Star Wars: Ambush at Corellia
- Author: Roger MacBride Allen
- Cover artist: Drew Struzan
- Language: English
- Series: Star Wars Books, Star Wars Legends, The Corellian Trilogy^{[broken anchor]}
- Genre: Adventure; War; Science fiction; Espionage;
- Publisher: Bantam Spectra
- Publication place: United States
- Pages: 308
- ISBN: 0553298038
- Followed by: Assault at Seliona, by Roger MacBride Allen

= Star Wars: Ambush at Corellia =

1995 novel by Roger MacBride Allen

Star Wars: Ambush at Corellia is a novel written by Roger MacBride Allen in 1995. The book was published by Bantam Books under the imprint Spectra. Ambush at Corellia takes place in the Star Wars universe, in the Star Wars Legends canon, 14 years after the 1983 film Return of the Jedi.

==Plot summary==
14 years after Return of the Jedi, a New Republic Intelligence agent comes to Han telling him that they have a hidden enemy and none of the spies for the New Republic have reported back from Corellia.
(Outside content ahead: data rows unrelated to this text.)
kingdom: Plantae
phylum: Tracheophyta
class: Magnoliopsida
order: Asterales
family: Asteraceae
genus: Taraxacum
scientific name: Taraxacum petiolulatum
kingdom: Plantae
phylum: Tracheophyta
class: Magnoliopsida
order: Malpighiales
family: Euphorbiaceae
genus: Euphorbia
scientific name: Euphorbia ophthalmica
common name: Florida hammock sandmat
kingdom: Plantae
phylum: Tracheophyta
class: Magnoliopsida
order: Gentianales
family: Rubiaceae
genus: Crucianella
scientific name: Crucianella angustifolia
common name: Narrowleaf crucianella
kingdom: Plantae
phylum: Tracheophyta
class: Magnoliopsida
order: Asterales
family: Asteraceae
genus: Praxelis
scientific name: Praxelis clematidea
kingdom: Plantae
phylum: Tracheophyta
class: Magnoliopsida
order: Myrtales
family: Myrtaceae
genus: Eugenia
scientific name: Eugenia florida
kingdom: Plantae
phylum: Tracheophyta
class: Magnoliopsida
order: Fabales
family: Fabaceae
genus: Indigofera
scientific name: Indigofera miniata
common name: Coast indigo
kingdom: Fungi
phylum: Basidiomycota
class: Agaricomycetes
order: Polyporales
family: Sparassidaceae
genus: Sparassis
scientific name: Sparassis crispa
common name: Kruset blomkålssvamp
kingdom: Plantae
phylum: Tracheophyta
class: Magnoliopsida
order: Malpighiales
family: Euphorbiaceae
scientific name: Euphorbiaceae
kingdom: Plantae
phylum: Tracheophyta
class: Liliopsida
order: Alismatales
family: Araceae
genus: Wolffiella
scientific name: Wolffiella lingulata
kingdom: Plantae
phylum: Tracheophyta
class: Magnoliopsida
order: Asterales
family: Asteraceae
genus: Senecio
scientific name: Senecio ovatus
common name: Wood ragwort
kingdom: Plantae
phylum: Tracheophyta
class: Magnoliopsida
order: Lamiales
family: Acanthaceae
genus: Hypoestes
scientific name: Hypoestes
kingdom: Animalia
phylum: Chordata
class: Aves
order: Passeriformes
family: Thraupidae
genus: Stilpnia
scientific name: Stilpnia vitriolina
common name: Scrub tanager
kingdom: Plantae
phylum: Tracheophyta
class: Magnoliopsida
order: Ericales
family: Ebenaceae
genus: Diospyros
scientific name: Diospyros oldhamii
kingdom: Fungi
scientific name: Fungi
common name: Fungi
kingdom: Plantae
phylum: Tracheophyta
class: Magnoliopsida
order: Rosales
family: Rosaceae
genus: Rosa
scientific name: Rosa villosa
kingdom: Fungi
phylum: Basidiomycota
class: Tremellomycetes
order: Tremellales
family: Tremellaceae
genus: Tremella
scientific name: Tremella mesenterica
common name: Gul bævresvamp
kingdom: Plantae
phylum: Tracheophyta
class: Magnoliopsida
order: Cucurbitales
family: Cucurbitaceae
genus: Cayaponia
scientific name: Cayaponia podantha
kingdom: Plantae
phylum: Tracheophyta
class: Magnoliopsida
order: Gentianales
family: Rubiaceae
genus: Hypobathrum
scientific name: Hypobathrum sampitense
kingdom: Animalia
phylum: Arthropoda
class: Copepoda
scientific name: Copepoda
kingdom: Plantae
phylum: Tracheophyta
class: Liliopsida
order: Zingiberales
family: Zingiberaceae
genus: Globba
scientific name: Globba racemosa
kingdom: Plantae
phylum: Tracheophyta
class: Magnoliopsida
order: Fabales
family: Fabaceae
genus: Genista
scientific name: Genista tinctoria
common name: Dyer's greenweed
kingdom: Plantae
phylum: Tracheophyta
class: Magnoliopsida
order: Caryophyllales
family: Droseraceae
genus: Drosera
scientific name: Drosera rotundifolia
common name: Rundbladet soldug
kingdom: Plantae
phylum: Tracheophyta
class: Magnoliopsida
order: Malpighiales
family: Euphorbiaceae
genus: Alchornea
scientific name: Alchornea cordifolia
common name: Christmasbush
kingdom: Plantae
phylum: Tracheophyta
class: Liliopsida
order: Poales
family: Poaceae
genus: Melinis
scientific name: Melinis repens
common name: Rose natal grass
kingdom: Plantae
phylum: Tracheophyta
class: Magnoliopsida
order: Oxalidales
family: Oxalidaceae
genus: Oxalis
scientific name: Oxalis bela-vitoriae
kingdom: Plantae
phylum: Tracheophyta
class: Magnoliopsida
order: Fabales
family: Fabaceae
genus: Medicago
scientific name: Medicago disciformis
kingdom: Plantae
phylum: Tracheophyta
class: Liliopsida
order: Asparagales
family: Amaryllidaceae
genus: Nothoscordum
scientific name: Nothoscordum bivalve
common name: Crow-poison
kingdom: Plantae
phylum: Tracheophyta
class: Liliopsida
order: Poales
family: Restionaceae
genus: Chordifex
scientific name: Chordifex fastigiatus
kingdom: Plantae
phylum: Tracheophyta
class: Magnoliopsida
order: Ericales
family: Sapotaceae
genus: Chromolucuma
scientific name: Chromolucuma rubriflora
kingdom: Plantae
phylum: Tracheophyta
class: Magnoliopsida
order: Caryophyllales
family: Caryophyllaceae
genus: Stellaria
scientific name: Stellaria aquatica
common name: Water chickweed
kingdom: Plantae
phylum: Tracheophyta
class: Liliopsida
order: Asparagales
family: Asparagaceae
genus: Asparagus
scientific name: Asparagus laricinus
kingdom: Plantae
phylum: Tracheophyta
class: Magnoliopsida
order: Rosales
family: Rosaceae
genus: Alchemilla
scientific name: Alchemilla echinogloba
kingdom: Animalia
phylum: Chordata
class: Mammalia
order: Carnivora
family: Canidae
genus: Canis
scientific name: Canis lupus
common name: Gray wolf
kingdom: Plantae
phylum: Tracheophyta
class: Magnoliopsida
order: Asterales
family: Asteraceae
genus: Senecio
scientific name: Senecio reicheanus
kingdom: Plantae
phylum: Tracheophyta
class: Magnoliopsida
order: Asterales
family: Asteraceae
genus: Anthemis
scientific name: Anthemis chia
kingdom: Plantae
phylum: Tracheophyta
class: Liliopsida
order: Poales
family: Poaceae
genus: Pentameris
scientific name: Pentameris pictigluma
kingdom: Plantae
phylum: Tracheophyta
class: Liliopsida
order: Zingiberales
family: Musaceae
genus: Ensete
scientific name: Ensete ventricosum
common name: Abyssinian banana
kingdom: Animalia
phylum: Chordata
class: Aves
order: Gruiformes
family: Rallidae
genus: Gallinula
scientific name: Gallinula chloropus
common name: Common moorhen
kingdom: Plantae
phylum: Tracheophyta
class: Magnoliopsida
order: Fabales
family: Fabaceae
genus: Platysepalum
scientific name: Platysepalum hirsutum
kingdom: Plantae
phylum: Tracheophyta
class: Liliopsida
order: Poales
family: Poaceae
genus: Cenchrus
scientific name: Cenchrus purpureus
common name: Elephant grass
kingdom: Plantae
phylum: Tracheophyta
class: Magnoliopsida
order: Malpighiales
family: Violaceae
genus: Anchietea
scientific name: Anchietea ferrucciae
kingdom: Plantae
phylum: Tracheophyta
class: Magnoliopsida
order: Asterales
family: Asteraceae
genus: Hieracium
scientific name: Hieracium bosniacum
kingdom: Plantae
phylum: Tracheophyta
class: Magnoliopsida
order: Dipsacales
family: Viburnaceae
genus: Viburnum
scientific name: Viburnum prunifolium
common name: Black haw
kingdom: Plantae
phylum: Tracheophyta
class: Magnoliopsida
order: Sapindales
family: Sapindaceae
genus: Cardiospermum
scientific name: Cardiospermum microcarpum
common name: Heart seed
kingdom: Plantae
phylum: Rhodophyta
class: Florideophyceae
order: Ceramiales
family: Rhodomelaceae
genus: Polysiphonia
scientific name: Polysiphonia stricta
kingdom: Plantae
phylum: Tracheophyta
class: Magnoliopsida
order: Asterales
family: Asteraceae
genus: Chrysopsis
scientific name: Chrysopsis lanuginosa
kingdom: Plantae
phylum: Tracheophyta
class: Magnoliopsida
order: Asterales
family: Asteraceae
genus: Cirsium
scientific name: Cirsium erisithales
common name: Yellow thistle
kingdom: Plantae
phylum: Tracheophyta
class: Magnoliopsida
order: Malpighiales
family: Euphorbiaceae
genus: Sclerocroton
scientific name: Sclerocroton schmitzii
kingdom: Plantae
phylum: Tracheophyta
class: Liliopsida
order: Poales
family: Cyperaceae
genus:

The agent asks Han to fulfill a mission for the Republic. But when Han goes to his home planet Corellia, he learns that the system of Corellia, consisting of several planets, is on the brink of civil war.
Suddenly, Han, Leia, and their children are in a very dangerous position. The only visible way out is to meet a rebel leader's impossible demands. And with no way to contact Luke Skywalker, Han and Leia are on their own.

===Characters===
- Han Solo
- Leia Organa
- Jacen Solo
- Jaina Solo
- Anakin Solo
- Chewbacca
- Luke Skywalker

==Publishing==
Ambush at Corellia was published on February 2, 1995, by Bantam Books, under the imprint Bantam Spectra. According to the inside cover of the book, its paperback ISBN is 0553298038.

==Reception==
The novel reached number eight on both Publishers Weekly's and USA Today's bestseller lists.